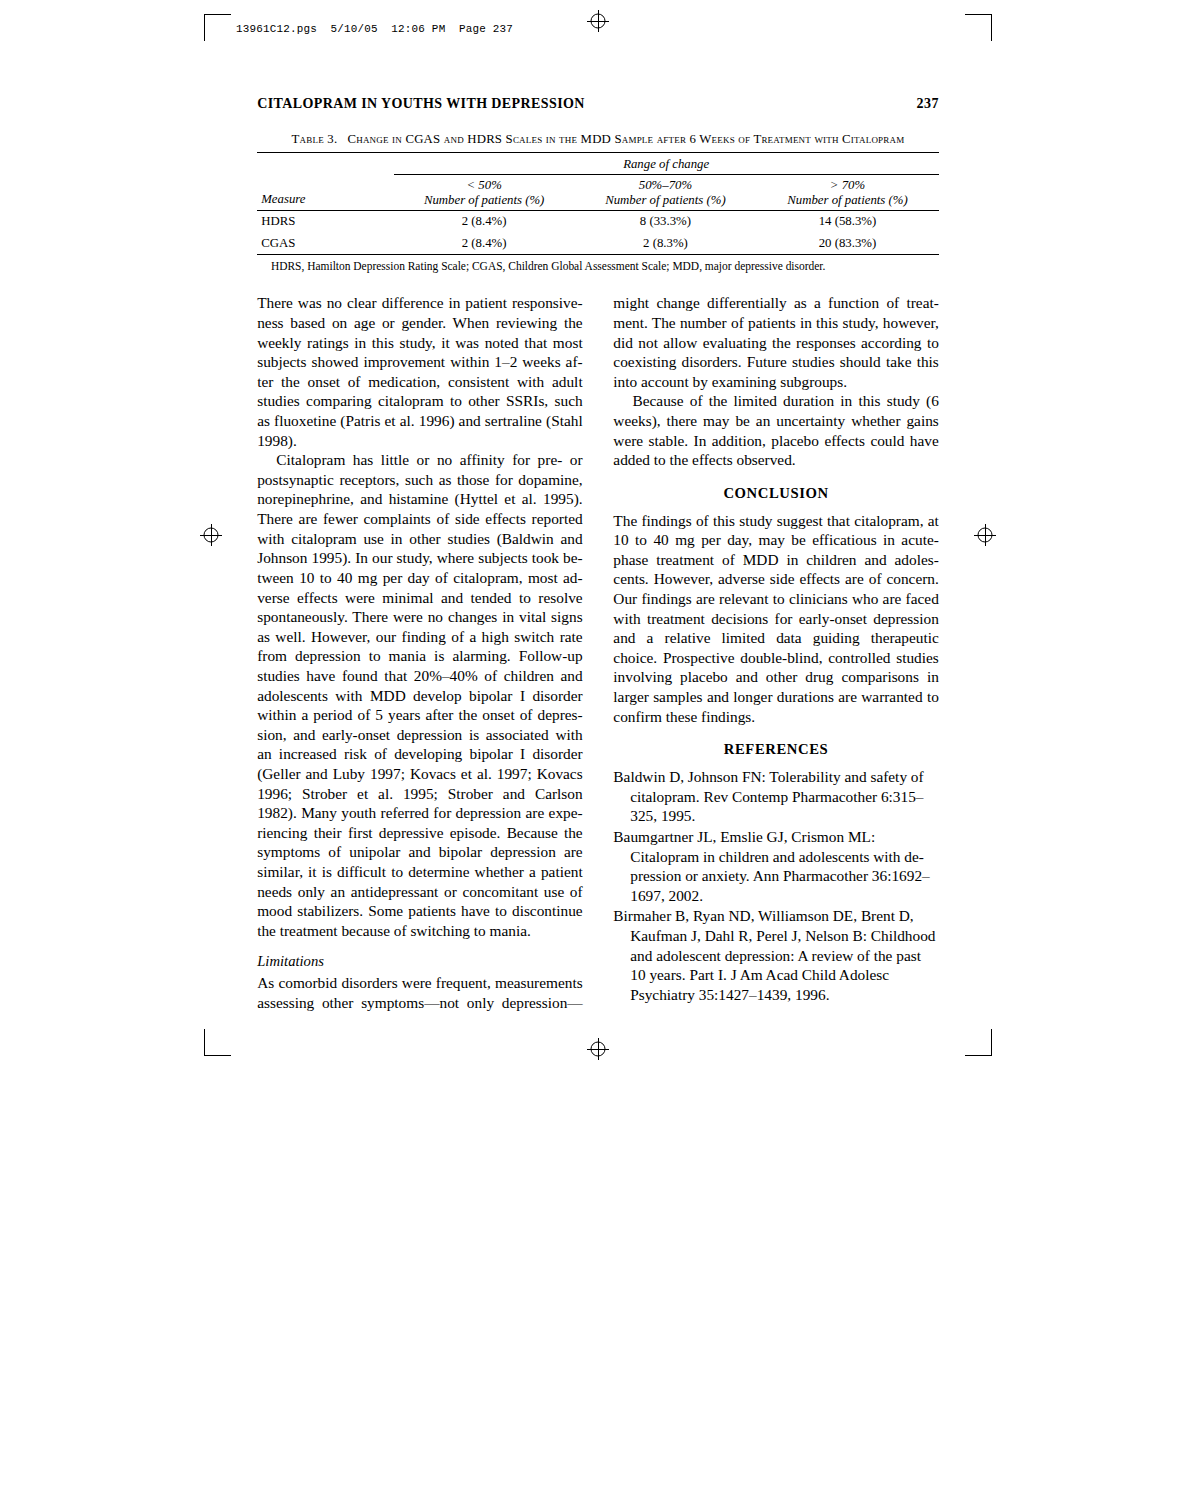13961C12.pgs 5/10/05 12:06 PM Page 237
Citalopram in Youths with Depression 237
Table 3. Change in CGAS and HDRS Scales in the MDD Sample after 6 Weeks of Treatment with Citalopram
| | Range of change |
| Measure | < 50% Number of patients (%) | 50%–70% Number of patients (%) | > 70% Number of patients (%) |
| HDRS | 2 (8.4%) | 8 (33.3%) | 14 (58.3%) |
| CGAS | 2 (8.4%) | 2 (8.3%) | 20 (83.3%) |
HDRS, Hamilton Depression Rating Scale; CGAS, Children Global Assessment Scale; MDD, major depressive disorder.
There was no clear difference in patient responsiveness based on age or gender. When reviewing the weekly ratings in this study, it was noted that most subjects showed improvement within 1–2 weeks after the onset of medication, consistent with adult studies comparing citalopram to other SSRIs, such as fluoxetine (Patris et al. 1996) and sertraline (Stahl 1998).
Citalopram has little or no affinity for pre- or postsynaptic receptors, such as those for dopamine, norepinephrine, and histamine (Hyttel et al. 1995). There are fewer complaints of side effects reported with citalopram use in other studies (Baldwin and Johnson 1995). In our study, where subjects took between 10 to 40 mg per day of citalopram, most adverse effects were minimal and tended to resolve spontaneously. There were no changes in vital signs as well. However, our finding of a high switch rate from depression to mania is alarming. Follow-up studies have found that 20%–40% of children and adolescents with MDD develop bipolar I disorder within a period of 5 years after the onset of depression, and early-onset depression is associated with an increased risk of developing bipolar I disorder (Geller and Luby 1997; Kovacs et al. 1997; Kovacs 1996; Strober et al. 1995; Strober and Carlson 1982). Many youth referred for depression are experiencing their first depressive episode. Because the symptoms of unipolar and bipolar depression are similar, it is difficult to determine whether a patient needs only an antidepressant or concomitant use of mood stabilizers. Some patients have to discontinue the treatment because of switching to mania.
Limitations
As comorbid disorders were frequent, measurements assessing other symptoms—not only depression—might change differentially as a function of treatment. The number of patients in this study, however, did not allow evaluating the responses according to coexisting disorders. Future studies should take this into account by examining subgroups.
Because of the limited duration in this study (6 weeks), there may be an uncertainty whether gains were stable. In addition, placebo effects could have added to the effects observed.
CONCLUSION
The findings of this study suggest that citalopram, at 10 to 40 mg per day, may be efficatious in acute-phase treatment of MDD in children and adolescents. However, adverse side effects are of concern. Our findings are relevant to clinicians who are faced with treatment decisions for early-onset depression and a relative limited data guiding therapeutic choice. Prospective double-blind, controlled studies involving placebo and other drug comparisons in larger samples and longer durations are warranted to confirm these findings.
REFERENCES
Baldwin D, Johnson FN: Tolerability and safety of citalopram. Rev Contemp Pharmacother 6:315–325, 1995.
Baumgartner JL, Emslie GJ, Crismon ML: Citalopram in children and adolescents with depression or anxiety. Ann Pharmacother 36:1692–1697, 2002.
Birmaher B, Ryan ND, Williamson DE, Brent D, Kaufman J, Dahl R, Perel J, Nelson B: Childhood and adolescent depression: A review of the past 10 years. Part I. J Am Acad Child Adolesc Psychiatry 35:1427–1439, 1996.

Brief: Keep the pictures out of the copy and write out the data exactly as it stands.

Answer section:
13961C12.pgs 5/10/05 12:06 PM Page 237
Citalopram in Youths with Depression 237
Table 3. Change in CGAS and HDRS Scales in the MDD Sample after 6 Weeks of Treatment with Citalopram
| | Range of change |
| Measure | < 50% Number of patients (%) | 50%–70% Number of patients (%) | > 70% Number of patients (%) |
| HDRS | 2 (8.4%) | 8 (33.3%) | 14 (58.3%) |
| CGAS | 2 (8.4%) | 2 (8.3%) | 20 (83.3%) |
HDRS, Hamilton Depression Rating Scale; CGAS, Children Global Assessment Scale; MDD, major depressive disorder.
There was no clear difference in patient responsiveness based on age or gender. When reviewing the weekly ratings in this study, it was noted that most subjects showed improvement within 1–2 weeks after the onset of medication, consistent with adult studies comparing citalopram to other SSRIs, such as fluoxetine (Patris et al. 1996) and sertraline (Stahl 1998).
Citalopram has little or no affinity for pre- or postsynaptic receptors, such as those for dopamine, norepinephrine, and histamine (Hyttel et al. 1995). There are fewer complaints of side effects reported with citalopram use in other studies (Baldwin and Johnson 1995). In our study, where subjects took between 10 to 40 mg per day of citalopram, most adverse effects were minimal and tended to resolve spontaneously. There were no changes in vital signs as well. However, our finding of a high switch rate from depression to mania is alarming. Follow-up studies have found that 20%–40% of children and adolescents with MDD develop bipolar I disorder within a period of 5 years after the onset of depression, and early-onset depression is associated with an increased risk of developing bipolar I disorder (Geller and Luby 1997; Kovacs et al. 1997; Kovacs 1996; Strober et al. 1995; Strober and Carlson 1982). Many youth referred for depression are experiencing their first depressive episode. Because the symptoms of unipolar and bipolar depression are similar, it is difficult to determine whether a patient needs only an antidepressant or concomitant use of mood stabilizers. Some patients have to discontinue the treatment because of switching to mania.
Limitations
As comorbid disorders were frequent, measurements assessing other symptoms—not only depression—might change differentially as a function of treatment. The number of patients in this study, however, did not allow evaluating the responses according to coexisting disorders. Future studies should take this into account by examining subgroups.
Because of the limited duration in this study (6 weeks), there may be an uncertainty whether gains were stable. In addition, placebo effects could have added to the effects observed.
CONCLUSION
The findings of this study suggest that citalopram, at 10 to 40 mg per day, may be efficatious in acute-phase treatment of MDD in children and adolescents. However, adverse side effects are of concern. Our findings are relevant to clinicians who are faced with treatment decisions for early-onset depression and a relative limited data guiding therapeutic choice. Prospective double-blind, controlled studies involving placebo and other drug comparisons in larger samples and longer durations are warranted to confirm these findings.
REFERENCES
Baldwin D, Johnson FN: Tolerability and safety of citalopram. Rev Contemp Pharmacother 6:315–325, 1995.
Baumgartner JL, Emslie GJ, Crismon ML: Citalopram in children and adolescents with depression or anxiety. Ann Pharmacother 36:1692–1697, 2002.
Birmaher B, Ryan ND, Williamson DE, Brent D, Kaufman J, Dahl R, Perel J, Nelson B: Childhood and adolescent depression: A review of the past 10 years. Part I. J Am Acad Child Adolesc Psychiatry 35:1427–1439, 1996.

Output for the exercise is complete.